**Work instruction:** I'd like an exact copy of every line from the start of the entries below through the line containing "Consulte al médico de su hijo pa", please.
################
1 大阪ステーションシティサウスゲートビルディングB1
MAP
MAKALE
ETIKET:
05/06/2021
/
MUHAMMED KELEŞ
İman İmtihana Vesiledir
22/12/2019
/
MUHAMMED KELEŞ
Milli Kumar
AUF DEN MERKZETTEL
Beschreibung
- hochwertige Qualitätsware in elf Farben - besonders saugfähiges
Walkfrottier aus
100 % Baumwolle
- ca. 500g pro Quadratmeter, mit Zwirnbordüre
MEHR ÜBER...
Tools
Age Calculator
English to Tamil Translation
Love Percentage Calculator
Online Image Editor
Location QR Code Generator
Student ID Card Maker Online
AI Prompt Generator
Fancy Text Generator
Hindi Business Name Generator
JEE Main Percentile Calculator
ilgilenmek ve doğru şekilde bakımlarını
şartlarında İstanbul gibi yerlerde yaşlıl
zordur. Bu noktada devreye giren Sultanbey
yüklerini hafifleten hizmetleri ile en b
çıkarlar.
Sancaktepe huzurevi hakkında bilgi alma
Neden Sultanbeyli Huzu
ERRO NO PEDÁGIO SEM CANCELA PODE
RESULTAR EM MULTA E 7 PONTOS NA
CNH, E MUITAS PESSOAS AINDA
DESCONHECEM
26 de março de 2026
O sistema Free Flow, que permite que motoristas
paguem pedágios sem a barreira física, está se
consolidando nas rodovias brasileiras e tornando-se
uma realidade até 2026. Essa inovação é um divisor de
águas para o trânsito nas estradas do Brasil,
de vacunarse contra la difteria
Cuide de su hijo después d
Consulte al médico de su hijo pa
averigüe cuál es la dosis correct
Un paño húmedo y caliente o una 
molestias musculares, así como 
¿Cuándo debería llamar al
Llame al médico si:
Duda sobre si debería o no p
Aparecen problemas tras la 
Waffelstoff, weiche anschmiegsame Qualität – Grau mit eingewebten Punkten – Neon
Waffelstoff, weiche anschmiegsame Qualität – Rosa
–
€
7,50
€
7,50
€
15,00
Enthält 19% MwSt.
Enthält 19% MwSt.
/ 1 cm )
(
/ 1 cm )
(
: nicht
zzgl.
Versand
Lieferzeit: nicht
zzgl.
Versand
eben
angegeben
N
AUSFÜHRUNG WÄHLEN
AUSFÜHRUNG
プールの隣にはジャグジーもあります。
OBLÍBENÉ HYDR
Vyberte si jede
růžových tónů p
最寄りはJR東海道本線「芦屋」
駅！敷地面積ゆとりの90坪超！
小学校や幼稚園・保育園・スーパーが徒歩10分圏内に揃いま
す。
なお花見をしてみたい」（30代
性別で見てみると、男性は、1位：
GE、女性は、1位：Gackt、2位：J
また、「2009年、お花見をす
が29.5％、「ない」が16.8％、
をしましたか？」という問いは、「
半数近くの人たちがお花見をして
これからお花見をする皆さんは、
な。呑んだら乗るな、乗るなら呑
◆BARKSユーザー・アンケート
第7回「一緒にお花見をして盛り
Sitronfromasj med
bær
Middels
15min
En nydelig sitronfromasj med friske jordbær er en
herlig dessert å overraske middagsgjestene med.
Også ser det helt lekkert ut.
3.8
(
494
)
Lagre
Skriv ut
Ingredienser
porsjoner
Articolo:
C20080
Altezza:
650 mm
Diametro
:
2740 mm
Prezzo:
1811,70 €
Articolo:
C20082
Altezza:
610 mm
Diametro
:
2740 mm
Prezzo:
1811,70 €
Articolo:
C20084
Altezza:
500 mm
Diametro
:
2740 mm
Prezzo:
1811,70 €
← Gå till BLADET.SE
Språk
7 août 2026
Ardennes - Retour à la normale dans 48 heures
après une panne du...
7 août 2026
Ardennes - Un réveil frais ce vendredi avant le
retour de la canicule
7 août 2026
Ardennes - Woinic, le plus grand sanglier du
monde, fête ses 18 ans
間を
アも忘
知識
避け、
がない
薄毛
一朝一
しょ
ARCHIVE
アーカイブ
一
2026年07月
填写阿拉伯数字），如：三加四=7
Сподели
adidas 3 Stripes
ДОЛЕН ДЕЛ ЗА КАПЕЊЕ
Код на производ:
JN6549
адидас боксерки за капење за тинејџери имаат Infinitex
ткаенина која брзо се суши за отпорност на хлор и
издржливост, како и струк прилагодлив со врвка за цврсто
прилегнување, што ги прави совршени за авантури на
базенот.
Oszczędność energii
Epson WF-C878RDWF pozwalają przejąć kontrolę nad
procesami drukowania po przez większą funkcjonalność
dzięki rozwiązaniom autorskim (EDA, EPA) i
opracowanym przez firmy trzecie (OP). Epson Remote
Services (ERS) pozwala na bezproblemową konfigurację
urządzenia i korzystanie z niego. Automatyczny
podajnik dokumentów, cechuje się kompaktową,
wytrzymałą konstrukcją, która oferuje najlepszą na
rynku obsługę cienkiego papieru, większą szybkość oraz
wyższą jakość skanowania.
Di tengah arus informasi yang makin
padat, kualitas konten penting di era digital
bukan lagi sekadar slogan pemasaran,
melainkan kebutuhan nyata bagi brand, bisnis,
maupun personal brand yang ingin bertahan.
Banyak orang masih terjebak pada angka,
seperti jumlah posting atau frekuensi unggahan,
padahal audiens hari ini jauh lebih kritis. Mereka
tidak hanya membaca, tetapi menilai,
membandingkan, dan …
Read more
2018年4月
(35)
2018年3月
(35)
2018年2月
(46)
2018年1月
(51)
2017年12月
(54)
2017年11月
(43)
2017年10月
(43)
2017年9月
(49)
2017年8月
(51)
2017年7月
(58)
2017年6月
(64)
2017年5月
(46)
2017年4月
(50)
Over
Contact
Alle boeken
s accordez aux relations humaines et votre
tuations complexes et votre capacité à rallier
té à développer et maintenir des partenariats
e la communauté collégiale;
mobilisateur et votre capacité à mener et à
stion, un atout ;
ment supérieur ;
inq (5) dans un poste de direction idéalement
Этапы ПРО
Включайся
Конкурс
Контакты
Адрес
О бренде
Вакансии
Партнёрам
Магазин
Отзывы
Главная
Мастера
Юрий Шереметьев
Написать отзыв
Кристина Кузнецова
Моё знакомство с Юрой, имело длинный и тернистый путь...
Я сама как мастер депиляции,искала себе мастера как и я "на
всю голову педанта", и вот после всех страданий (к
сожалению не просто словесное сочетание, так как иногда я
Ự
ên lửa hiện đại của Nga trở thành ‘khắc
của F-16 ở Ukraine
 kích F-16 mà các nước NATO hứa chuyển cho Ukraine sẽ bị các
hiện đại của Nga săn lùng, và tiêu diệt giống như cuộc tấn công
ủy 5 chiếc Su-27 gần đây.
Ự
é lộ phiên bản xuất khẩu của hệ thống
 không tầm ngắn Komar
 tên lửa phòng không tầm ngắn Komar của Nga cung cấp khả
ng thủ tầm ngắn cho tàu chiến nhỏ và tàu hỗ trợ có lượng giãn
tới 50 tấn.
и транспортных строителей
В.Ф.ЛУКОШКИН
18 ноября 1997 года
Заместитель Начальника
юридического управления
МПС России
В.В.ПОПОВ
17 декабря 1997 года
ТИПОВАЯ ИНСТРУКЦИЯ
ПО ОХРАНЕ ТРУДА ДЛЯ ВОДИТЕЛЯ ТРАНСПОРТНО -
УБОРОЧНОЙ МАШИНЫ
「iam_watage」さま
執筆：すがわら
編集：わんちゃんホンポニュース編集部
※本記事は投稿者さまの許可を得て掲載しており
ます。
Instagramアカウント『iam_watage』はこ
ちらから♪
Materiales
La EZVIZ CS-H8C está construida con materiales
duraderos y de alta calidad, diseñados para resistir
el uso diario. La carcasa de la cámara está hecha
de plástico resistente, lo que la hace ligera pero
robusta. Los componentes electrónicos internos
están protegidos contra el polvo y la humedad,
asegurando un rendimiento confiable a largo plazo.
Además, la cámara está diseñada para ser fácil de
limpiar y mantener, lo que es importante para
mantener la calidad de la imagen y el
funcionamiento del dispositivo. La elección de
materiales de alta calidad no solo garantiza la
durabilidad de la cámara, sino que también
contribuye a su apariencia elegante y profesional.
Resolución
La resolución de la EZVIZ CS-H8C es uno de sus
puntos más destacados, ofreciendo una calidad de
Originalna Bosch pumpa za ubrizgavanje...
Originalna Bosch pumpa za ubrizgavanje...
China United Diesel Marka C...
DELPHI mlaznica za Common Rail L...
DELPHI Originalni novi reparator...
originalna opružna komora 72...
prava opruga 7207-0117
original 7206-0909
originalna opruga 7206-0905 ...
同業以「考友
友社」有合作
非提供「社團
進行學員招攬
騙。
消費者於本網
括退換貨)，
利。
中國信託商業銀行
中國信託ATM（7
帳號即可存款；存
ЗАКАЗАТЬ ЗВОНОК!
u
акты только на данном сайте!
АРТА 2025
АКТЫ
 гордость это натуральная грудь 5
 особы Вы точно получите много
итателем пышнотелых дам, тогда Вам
################
**Written reply:**
1 大阪ステーションシティサウスゲートビルディングB1
MAP
MAKALE
ETIKET:
05/06/2021
/
MUHAMMED KELEŞ
İman İmtihana Vesiledir
22/12/2019
/
MUHAMMED KELEŞ
Milli Kumar
AUF DEN MERKZETTEL
Beschreibung
- hochwertige Qualitätsware in elf Farben - besonders saugfähiges
Walkfrottier aus
100 % Baumwolle
- ca. 500g pro Quadratmeter, mit Zwirnbordüre
MEHR ÜBER...
Tools
Age Calculator
English to Tamil Translation
Love Percentage Calculator
Online Image Editor
Location QR Code Generator
Student ID Card Maker Online
AI Prompt Generator
Fancy Text Generator
Hindi Business Name Generator
JEE Main Percentile Calculator
ilgilenmek ve doğru şekilde bakımlarını
şartlarında İstanbul gibi yerlerde yaşlıl
zordur. Bu noktada devreye giren Sultanbey
yüklerini hafifleten hizmetleri ile en b
çıkarlar.
Sancaktepe huzurevi hakkında bilgi alma
Neden Sultanbeyli Huzu
ERRO NO PEDÁGIO SEM CANCELA PODE
RESULTAR EM MULTA E 7 PONTOS NA
CNH, E MUITAS PESSOAS AINDA
DESCONHECEM
26 de março de 2026
O sistema Free Flow, que permite que motoristas
paguem pedágios sem a barreira física, está se
consolidando nas rodovias brasileiras e tornando-se
uma realidade até 2026. Essa inovação é um divisor de
águas para o trânsito nas estradas do Brasil,
de vacunarse contra la difteria
Cuide de su hijo después d
Consulte al médico de su hijo pa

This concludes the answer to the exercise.